A settlement is perhaps most complicated for the government of Afghanistan. That government represents a coalition among all of Afghanistan's major ethnic and regional communities: Pashtuns, Tajiks, Uzbeks, Hazaras, and others. The Taliban, Haqqani network, and other militant groups are almost exclusively Pashtun; as a result, Tajik, Uzbek, and Hazara leaders — most of whom are from the relatively calm north and west — fear a deal with the Taliban would strengthen Pashtun dominance and rollback hard won freedoms. Women's groups, which now constitute a strong constituency, understandably fear backsliding on women's rights in any deal. These divisions severely constrain the government's room to negotiate.


The Way Ahead

The negotiations thus far have remained largely limited to discussions of confidence-building measures and the modalities of future talks. There was agreement for the Taliban to open a political office in Qatar, to renounce ties to terrorist groups, and to release captured American soldier Bowe Bergdahl.
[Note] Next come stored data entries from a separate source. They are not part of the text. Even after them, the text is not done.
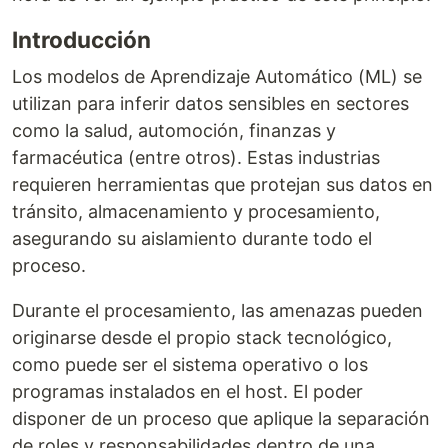
Introducción
Los modelos de Aprendizaje Automático (ML) se
utilizan para inferir datos sensibles en sectores
como la salud, automoción, finanzas y
farmacéutica (entre otros). Estas industrias
requieren herramientas que protejan sus datos en
tránsito, almacenamiento y procesamiento,
asegurando su aislamiento durante todo el
proceso.
Durante el procesamiento, las amenazas pueden
originarse desde el propio stack tecnológico,
como puede ser el sistema operativo o los
programas instalados en el host. El poder
disponer de un proceso que aplique la separación
de roles y responsabilidades dentro de una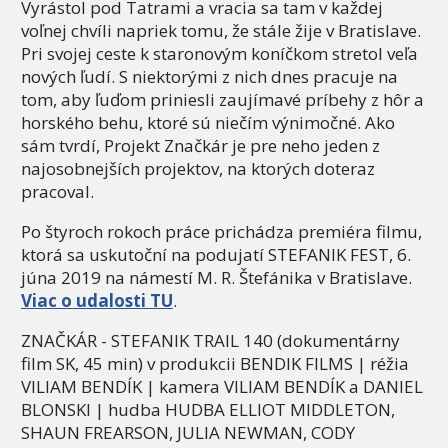
Vyrástol pod Tatrami a vracia sa tam v každej
voľnej chvíli napriek tomu, že stále žije v Bratislave.
Pri svojej ceste k staronovým koníčkom stretol veľa
nových ľudí. S niektorými z nich dnes pracuje na
tom, aby ľuďom priniesli zaujímavé príbehy z hôr a
horského behu, ktoré sú niečím výnimočné. Ako
sám tvrdí, Projekt Značkár je pre neho jeden z
najosobnejších projektov, na ktorých doteraz
pracoval.
Po štyroch rokoch práce prichádza premiéra filmu,
ktorá sa uskutoční na podujatí STEFANIK FEST, 6.
júna 2019 na námestí M. R. Štefánika v Bratislave.
Viac o udalosti TU
.
ZNAČKÁR - STEFANIK TRAIL 140 (dokumentárny
film SK, 45 min) v produkcii BENDIK FILMS | réžia
VILIAM BENDÍK | kamera VILIAM BENDÍK a DANIEL
BLONSKI | hudba HUDBA ELLIOT MIDDLETON,
SHAUN FREARSON, JULIA NEWMAN, CODY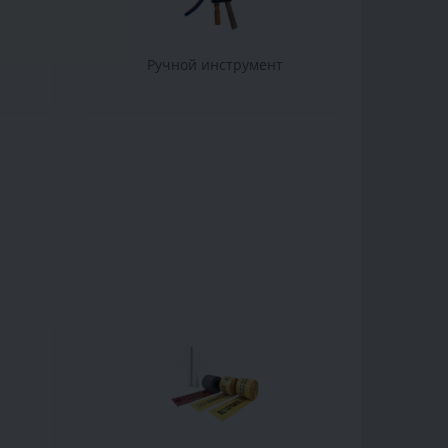
Ручной инструмент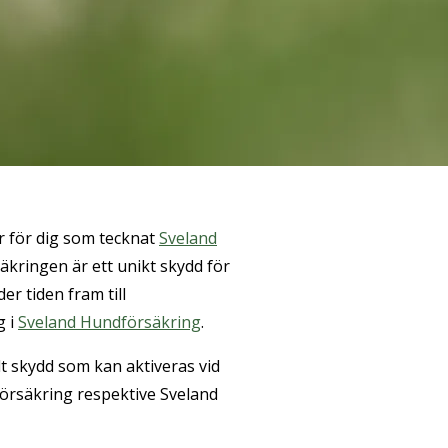
år för dig som tecknat
Sveland
säkringen är ett unikt skydd för
r tiden fram till
g i
Sveland Hundförsäkring
.
llt skydd som kan aktiveras vid
försäkring respektive Sveland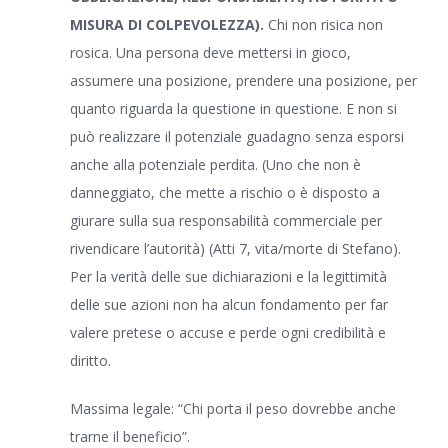
MISURA DI COLPEVOLEZZA).
Chi non risica non
rosica. Una persona deve mettersi in gioco,
assumere una posizione, prendere una posizione, per
quanto riguarda la questione in questione. E non si
può realizzare il potenziale guadagno senza esporsi
anche alla potenziale perdita. (Uno che non è
danneggiato, che mette a rischio o è disposto a
giurare sulla sua responsabilità commerciale per
rivendicare l’autorità) (Atti 7, vita/morte di Stefano).
Per la verità delle sue dichiarazioni e la legittimità
delle sue azioni non ha alcun fondamento per far
valere pretese o accuse e perde ogni credibilità e
diritto.
Massima legale: “Chi porta il peso dovrebbe anche
trarne il beneficio”.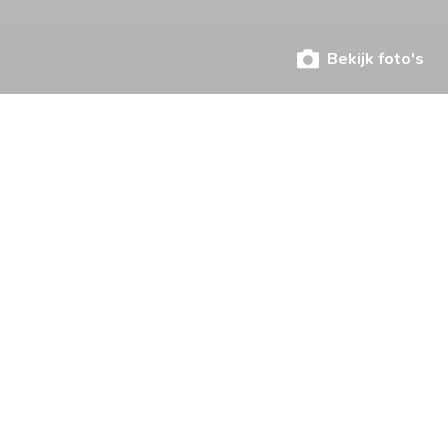
Bekijk foto's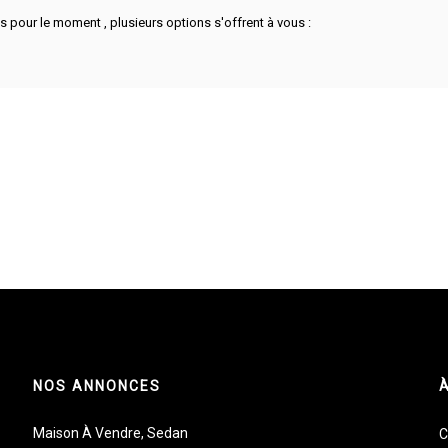
 pour le moment , plusieurs options s'offrent à vous :
NOS ANNONCES
Maison À Vendre, Sedan
C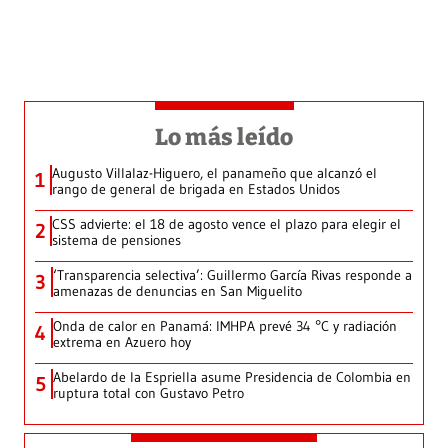
Lo más leído
Augusto Villalaz-Higuero, el panameño que alcanzó el
1
rango de general de brigada en Estados Unidos
CSS advierte: el 18 de agosto vence el plazo para elegir el
2
sistema de pensiones
‘Transparencia selectiva’: Guillermo García Rivas responde a
3
amenazas de denuncias en San Miguelito
Onda de calor en Panamá: IMHPA prevé 34 °C y radiación
4
extrema en Azuero hoy
Abelardo de la Espriella asume Presidencia de Colombia en
5
ruptura total con Gustavo Petro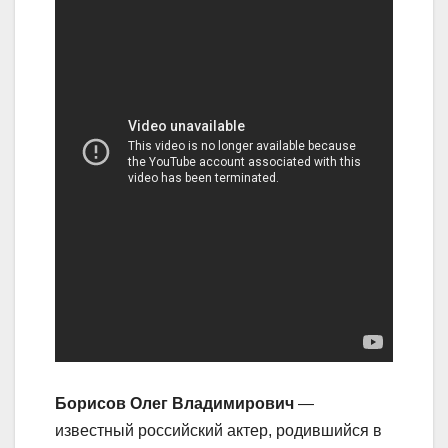
Борисов Олег Владимирович
—
известный российский актер, родившийся в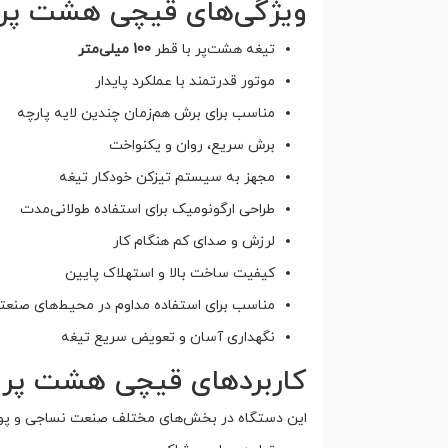
ویژگی‌های قیچی هشت پر سایز 100
تیغه هشت‌پر با قطر
100 میلی‌متر
موتور قدرتمند با عملکرد پایدار
مناسب برای برش هم‌زمان چندین لایه پارچه
برش سریع، روان و یکنواخت
مجهز به سیستم تیزکن خودکار تیغه
طراحی ارگونومیک برای استفاده طولانی‌مدت
لرزش و صدای کم هنگام کار
کیفیت ساخت بالا و استهلاک پایین
مناسب برای استفاده مداوم در محیط‌های صنعت
نگهداری آسان و تعویض سریع تیغه
کاربردهای قیچی هشت پر 
این دستگاه در بخش‌های مختلف صنعت نساجی و پوشاک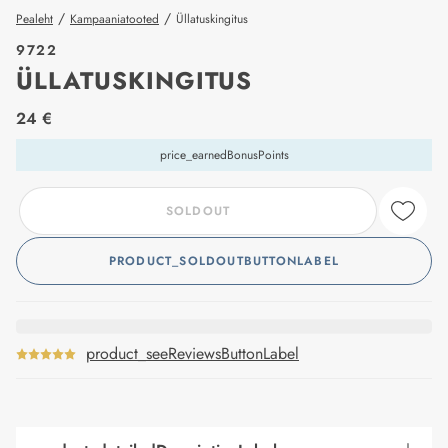
/
/
Pealeht
Kampaaniatooted
Üllatuskingitus
9722
ÜLLATUSKINGITUS
price_label
24 €
price_earnedBonusPoints
SOLDOUT
PRODUCT_SOLDOUTBUTTONLABEL
product_seeReviewsButtonLabel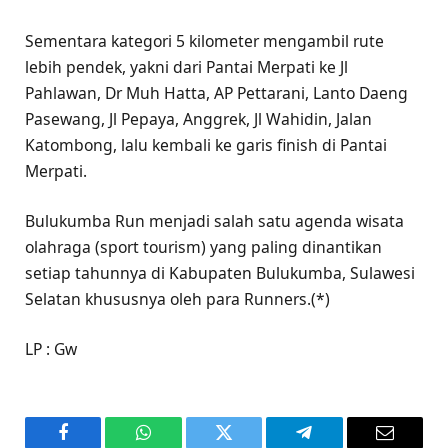
Sementara kategori 5 kilometer mengambil rute
lebih pendek, yakni dari Pantai Merpati ke Jl
Pahlawan, Dr Muh Hatta, AP Pettarani, Lanto Daeng
Pasewang, Jl Pepaya, Anggrek, Jl Wahidin, Jalan
Katombong, lalu kembali ke garis finish di Pantai
Merpati.
Bulukumba Run menjadi salah satu agenda wisata
olahraga (sport tourism) yang paling dinantikan
setiap tahunnya di Kabupaten Bulukumba, Sulawesi
Selatan khususnya oleh para Runners.(*)
LP : Gw
Facebook
WhatsApp
Twitter
Telegram
Email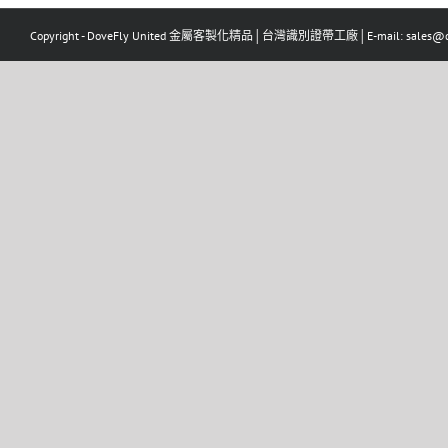
Copyright - DoveFly United 金屬客製化精品│台灣識別證帶工廠│E-mail: sales@dov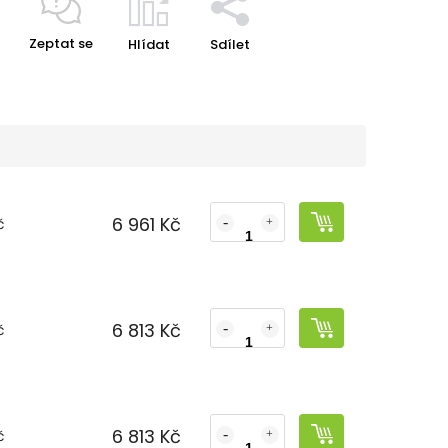
Zeptat se
Hlídat
Sdílet
6 961 Kč
č
6 813 Kč
č
6 813 Kč
č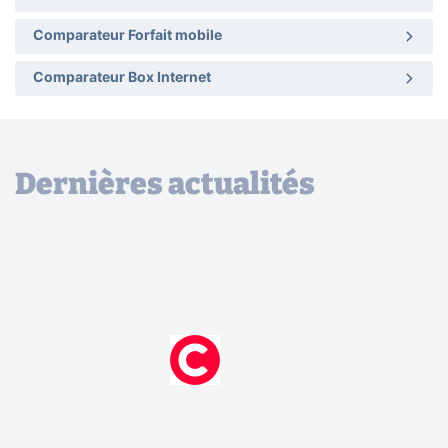
Comparateur Forfait mobile
Comparateur Box Internet
Dernières actualités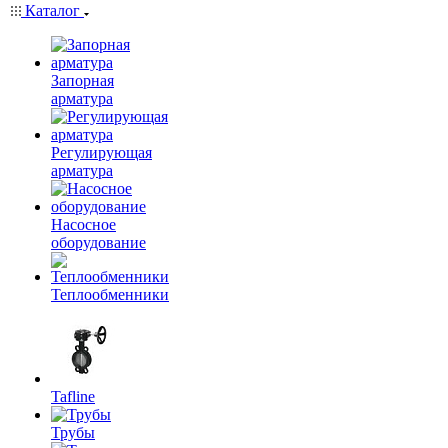
Каталог
Запорная
арматура
Регулирующая
арматура
Насосное
оборудование
Теплообменники
Tafline
Трубы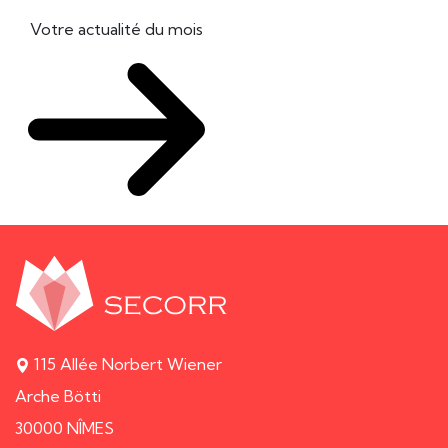
Votre actualité du mois
115 Allée Norbert Wiener
Arche Bötti
30000 NÎMES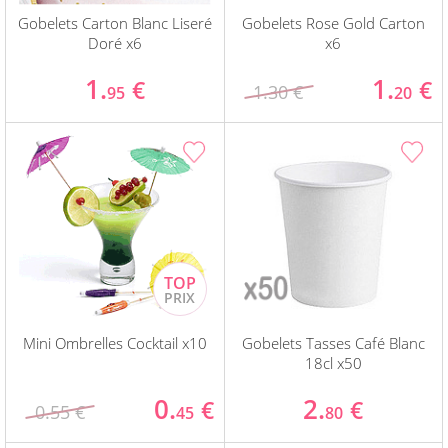
Gobelets Carton Blanc Liseré
Gobelets Rose Gold Carton
Doré x6
x6
1.
1.
€
€
1.30 €
95
20
Mini Ombrelles Cocktail x10
Gobelets Tasses Café Blanc
18cl x50
0.
2.
€
€
0.55 €
45
80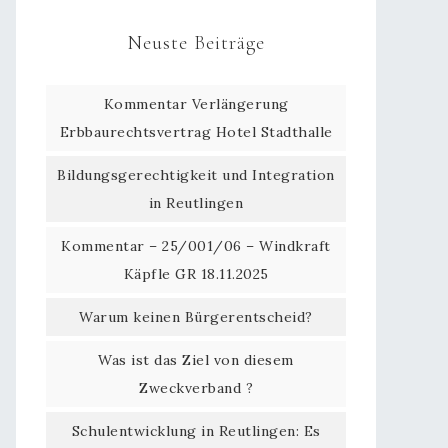
Neuste Beiträge
Kommentar Verlängerung
Erbbaurechtsvertrag Hotel Stadthalle
Bildungsgerechtigkeit und Integration
in Reutlingen
Kommentar – 25/001/06 – Windkraft
Käpfle GR 18.11.2025
Warum keinen Bürgerentscheid?
Was ist das Ziel von diesem
Zweckverband ?
Schulentwicklung in Reutlingen: Es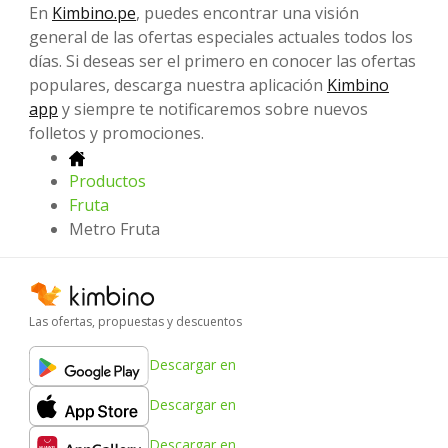
En
Kimbino.pe
, puedes encontrar una visión
general de las ofertas especiales actuales todos los
días. Si deseas ser el primero en conocer las ofertas
populares, descarga nuestra aplicación
Kimbino
app
y siempre te notificaremos sobre nuevos
folletos y promociones.
Productos
Fruta
Metro Fruta
Las ofertas, propuestas y descuentos
Descargar en
Descargar en
Descargar en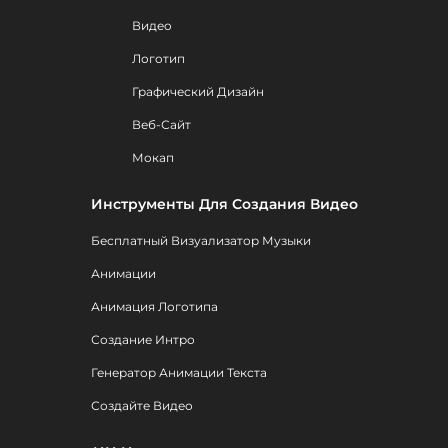
Видео
Логотип
Графический Дизайн
Веб-Сайт
Мокап
Инструменты Для Создания Видео
Бесплатный Визуализатор Музыки
Анимации
Анимация Логотипа
Создание Интро
Генератор Анимации Текста
Создайте Видео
None of these steps has been implemented to date, although Taliban figures are operating from Qatar informally. In mid-2012, a senior Taliban figure traveled from Qatar to Japan to engage with Afghan government officials at an academic conference. Other militant figures met informally with Afghan officials at a conference in France. None of these meetings resulted in any announced agreement to hold more formal talks, but officials on all sides believe further contacts are likely.

The settlement process may have been set back somewhat in early September 2012 with the U.S. decision to name one militant group — the Haqqani network — as a Foreign Terrorist Organization (FTO). While the designation does not preclude the United States from talking to the Haqqani network, the FTO designation is likely to cause the group to resist entering into any negotiations with the United States or the Afghan government. Still, the Haqqani group is a relatively small part of the overall insurgency and it would likely sign onto any settlement agreed to by Taliban leader Mullah Omar.